INSTRUCTION:
Find the lines below in which the string "obróbki" occurs. Copy each one.

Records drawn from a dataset
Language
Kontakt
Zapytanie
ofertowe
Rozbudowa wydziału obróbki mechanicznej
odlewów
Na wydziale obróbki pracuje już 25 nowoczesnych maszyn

FINISHED EXERCISE:
Rozbudowa wydziału obróbki mechanicznej
Na wydziale obróbki pracuje już 25 nowoczesnych maszyn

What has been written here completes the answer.